The character is "no-break space" which can either be represented as char(160) or hex-code A0 or as U+00A0. Or, generally speaking, I want to know how I can insert or find characters by Unicode or a similar representation?
MySQL is 5.0.77 on CentOS 5.5. The field is text with varying collations. In this case it is utf8_roman_ci (for this specific use I want to replace all "?" characters in the table with "no-break space"+"?").
There is no problem inserting the character "manually" by either creating it in the input field in PHPMyAdmin or our PHP application with ALT+255 or creating it in Word with that key sequence and then copying it to the PHP application and saving it. The character is inserted correctly which I can prove by cutting it out in the PHP output and back to Word.
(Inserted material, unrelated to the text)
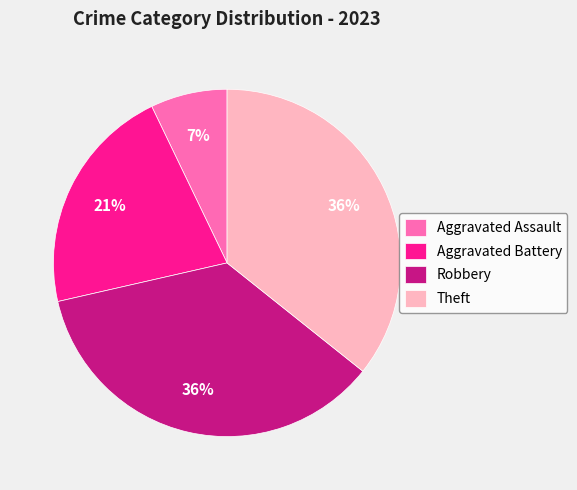

The Aggravated Battery slice represents 21% of the pie. True or false?

True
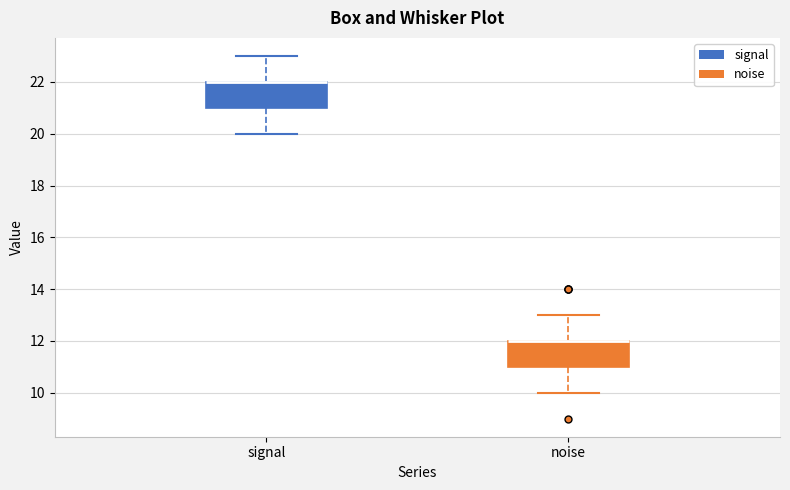

Reading left to right, read every box against the y-axis: the position of its median line, the range the box covers, and the ends of its whiskers. The values are not printed on the chart, so give them approximately, as read against the axis.

signal: median 22 (drawn on the box's upper edge), box 21 to 22, whiskers 20 to 23
noise: median 12 (drawn on the box's upper edge), box 11 to 12, whiskers 10 to 13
What doesn't work is the insertion by REPLACE() nor a find operation with a REGEXP.
For instance, I tried
SET fr=REPLACE(fr, '?','x?')
where "x" was the character copied from Word. Or \u00A0 or \xA0. Non of this inserts the correct character. It either inserted a normal space (when I paste the character "as is" in) or throws an error or corrupts the text field.
I also tried things like
SET fr=REPLACE(fr, 'uniquestring',char(160))
or
SET fr=REPLACE(fr, 'uniquestring',CONCAT(char(160),'?'))
This cuts off all characters after the replacement position and doesn't insert the wanted character.
To simplify the whole thing I went to trying with "simple" letters, e.g. a "C" = \u0043. Let's call the Unicode representation "\unnnn". No dice.
I'm also trying to do the opposite, e.g. find a character by using the Unicode or hex representation.
SELECT * FROM col WHERE (fr LIKE '%\unnnn%')
or
SELECT * FROM col WHERE (fr REGEXP '\unnnn')
Doesn't work, too.
I can't find anything on this topic in the MySQL documentation, but I hope there *is* a distinct way to search and insert such characters with some Unicode representation.
Thanks!
Edited 2 time(s). Last edit at 02/14/2011 09:52AM by Kai Schaetzl.